(Saved entries)
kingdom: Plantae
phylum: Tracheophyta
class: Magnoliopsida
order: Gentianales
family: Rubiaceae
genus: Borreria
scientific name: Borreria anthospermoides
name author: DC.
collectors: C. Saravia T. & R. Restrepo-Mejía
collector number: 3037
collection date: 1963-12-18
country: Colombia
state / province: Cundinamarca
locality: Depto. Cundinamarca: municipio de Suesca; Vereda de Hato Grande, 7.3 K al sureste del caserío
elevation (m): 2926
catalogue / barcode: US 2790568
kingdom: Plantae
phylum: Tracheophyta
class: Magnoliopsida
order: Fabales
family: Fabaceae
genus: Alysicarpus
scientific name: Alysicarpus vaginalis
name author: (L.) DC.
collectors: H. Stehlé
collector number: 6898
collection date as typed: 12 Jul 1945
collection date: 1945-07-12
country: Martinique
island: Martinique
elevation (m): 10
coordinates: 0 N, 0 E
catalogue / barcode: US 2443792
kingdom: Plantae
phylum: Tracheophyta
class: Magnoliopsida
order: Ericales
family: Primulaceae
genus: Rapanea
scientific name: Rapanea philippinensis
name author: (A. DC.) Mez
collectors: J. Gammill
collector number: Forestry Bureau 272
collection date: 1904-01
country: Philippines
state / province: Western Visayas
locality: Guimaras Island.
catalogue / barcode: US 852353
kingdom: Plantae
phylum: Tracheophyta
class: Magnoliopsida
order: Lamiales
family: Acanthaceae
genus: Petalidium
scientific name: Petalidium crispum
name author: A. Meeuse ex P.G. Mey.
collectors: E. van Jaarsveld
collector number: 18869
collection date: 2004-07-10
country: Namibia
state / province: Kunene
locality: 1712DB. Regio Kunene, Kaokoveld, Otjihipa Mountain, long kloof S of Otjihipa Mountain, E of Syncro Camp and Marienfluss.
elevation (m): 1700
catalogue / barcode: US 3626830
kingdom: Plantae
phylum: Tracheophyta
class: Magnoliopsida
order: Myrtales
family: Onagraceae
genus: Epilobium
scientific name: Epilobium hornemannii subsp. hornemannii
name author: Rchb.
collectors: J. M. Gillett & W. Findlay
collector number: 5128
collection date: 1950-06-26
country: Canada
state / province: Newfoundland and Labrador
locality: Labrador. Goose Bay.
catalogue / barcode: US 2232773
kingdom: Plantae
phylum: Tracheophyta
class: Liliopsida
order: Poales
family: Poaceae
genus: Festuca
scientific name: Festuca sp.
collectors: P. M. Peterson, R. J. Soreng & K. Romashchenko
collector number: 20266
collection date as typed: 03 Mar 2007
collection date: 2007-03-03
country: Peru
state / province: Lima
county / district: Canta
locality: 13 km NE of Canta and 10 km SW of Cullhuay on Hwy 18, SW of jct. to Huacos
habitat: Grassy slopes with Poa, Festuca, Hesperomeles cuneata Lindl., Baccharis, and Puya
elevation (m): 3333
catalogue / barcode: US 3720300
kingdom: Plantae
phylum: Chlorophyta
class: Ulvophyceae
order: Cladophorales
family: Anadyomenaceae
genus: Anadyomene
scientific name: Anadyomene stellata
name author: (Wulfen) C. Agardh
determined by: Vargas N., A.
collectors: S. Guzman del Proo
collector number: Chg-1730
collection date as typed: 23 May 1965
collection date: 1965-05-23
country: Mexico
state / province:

* _Task to complete_
Rewrite every line of the rows above as a Markdown table with two columns: "No." for the line number and "Line" for the line itself. Leave out any blank lines.

* _Task solution_
| No. | Line |
|---|---|
| 1 | kingdom: Plantae |
| 2 | phylum: Tracheophyta |
| 3 | class: Magnoliopsida |
| 4 | order: Gentianales |
| 5 | family: Rubiaceae |
| 6 | genus: Borreria |
| 7 | scientific name: Borreria anthospermoides |
| 8 | name author: DC. |
| 9 | collectors: C. Saravia T. & R. Restrepo-Mejía |
| 10 | collector number: 3037 |
| 11 | collection date: 1963-12-18 |
| 12 | country: Colombia |
| 13 | state / province: Cundinamarca |
| 14 | locality: Depto. Cundinamarca: municipio de Suesca; Vereda de Hato Grande, 7.3 K al sureste del caserío |
| 15 | elevation (m): 2926 |
| 16 | catalogue / barcode: US 2790568 |
| 17 | kingdom: Plantae |
| 18 | phylum: Tracheophyta |
| 19 | class: Magnoliopsida |
| 20 | order: Fabales |
| 21 | family: Fabaceae |
| 22 | genus: Alysicarpus |
| 23 | scientific name: Alysicarpus vaginalis |
| 24 | name author: (L.) DC. |
| 25 | collectors: H. Stehlé |
| 26 | collector number: 6898 |
| 27 | collection date as typed: 12 Jul 1945 |
| 28 | collection date: 1945-07-12 |
| 29 | country: Martinique |
| 30 | island: Martinique |
| 31 | elevation (m): 10 |
| 32 | coordinates: 0 N, 0 E |
| 33 | catalogue / barcode: US 2443792 |
| 34 | kingdom: Plantae |
| 35 | phylum: Tracheophyta |
| 36 | class: Magnoliopsida |
| 37 | order: Ericales |
| 38 | family: Primulaceae |
| 39 | genus: Rapanea |
| 40 | scientific name: Rapanea philippinensis |
| 41 | name author: (A. DC.) Mez |
| 42 | collectors: J. Gammill |
| 43 | collector number: Forestry Bureau 272 |
| 44 | collection date: 1904-01 |
| 45 | country: Philippines |
| 46 | state / province: Western Visayas |
| 47 | locality: Guimaras Island. |
| 48 | catalogue / barcode: US 852353 |
| 49 | kingdom: Plantae |
| 50 | phylum: Tracheophyta |
| 51 | class: Magnoliopsida |
| 52 | order: Lamiales |
| 53 | family: Acanthaceae |
| 54 | genus: Petalidium |
| 55 | scientific name: Petalidium crispum |
| 56 | name author: A. Meeuse ex P.G. Mey. |
| 57 | collectors: E. van Jaarsveld |
| 58 | collector number: 18869 |
| 59 | collection date: 2004-07-10 |
| 60 | country: Namibia |
| 61 | state / province: Kunene |
| 62 | locality: 1712DB. Regio Kunene, Kaokoveld, Otjihipa Mountain, long kloof S of Otjihipa Mountain, E of Syncro Camp and Marienfluss. |
| 63 | elevation (m): 1700 |
| 64 | catalogue / barcode: US 3626830 |
| 65 | kingdom: Plantae |
| 66 | phylum: Tracheophyta |
| 67 | class: Magnoliopsida |
| 68 | order: Myrtales |
| 69 | family: Onagraceae |
| 70 | genus: Epilobium |
| 71 | scientific name: Epilobium hornemannii subsp. hornemannii |
| 72 | name author: Rchb. |
| 73 | collectors: J. M. Gillett & W. Findlay |
| 74 | collector number: 5128 |
| 75 | collection date: 1950-06-26 |
| 76 | country: Canada |
| 77 | state / province: Newfoundland and Labrador |
| 78 | locality: Labrador. Goose Bay. |
| 79 | catalogue / barcode: US 2232773 |
| 80 | kingdom: Plantae |
| 81 | phylum: Tracheophyta |
| 82 | class: Liliopsida |
| 83 | order: Poales |
| 84 | family: Poaceae |
| 85 | genus: Festuca |
| 86 | scientific name: Festuca sp. |
| 87 | collectors: P. M. Peterson, R. J. Soreng & K. Romashchenko |
| 88 | collector number: 20266 |
| 89 | collection date as typed: 03 Mar 2007 |
| 90 | collection date: 2007-03-03 |
| 91 | country: Peru |
| 92 | state / province: Lima |
| 93 | county / district: Canta |
| 94 | locality: 13 km NE of Canta and 10 km SW of Cullhuay on Hwy 18, SW of jct. to Huacos |
| 95 | habitat: Grassy slopes with Poa, Festuca, Hesperomeles cuneata Lindl., Baccharis, and Puya |
| 96 | elevation (m): 3333 |
| 97 | catalogue / barcode: US 3720300 |
| 98 | kingdom: Plantae |
| 99 | phylum: Chlorophyta |
| 100 | class: Ulvophyceae |
| 101 | order: Cladophorales |
| 102 | family: Anadyomenaceae |
| 103 | genus: Anadyomene |
| 104 | scientific name: Anadyomene stellata |
| 105 | name author: (Wulfen) C. Agardh |
| 106 | determined by: Vargas N., A. |
| 107 | collectors: S. Guzman del Proo |
| 108 | collector number: Chg-1730 |
| 109 | collection date as typed: 23 May 1965 |
| 110 | collection date: 1965-05-23 |
| 111 | country: Mexico |
| 112 | state / province: |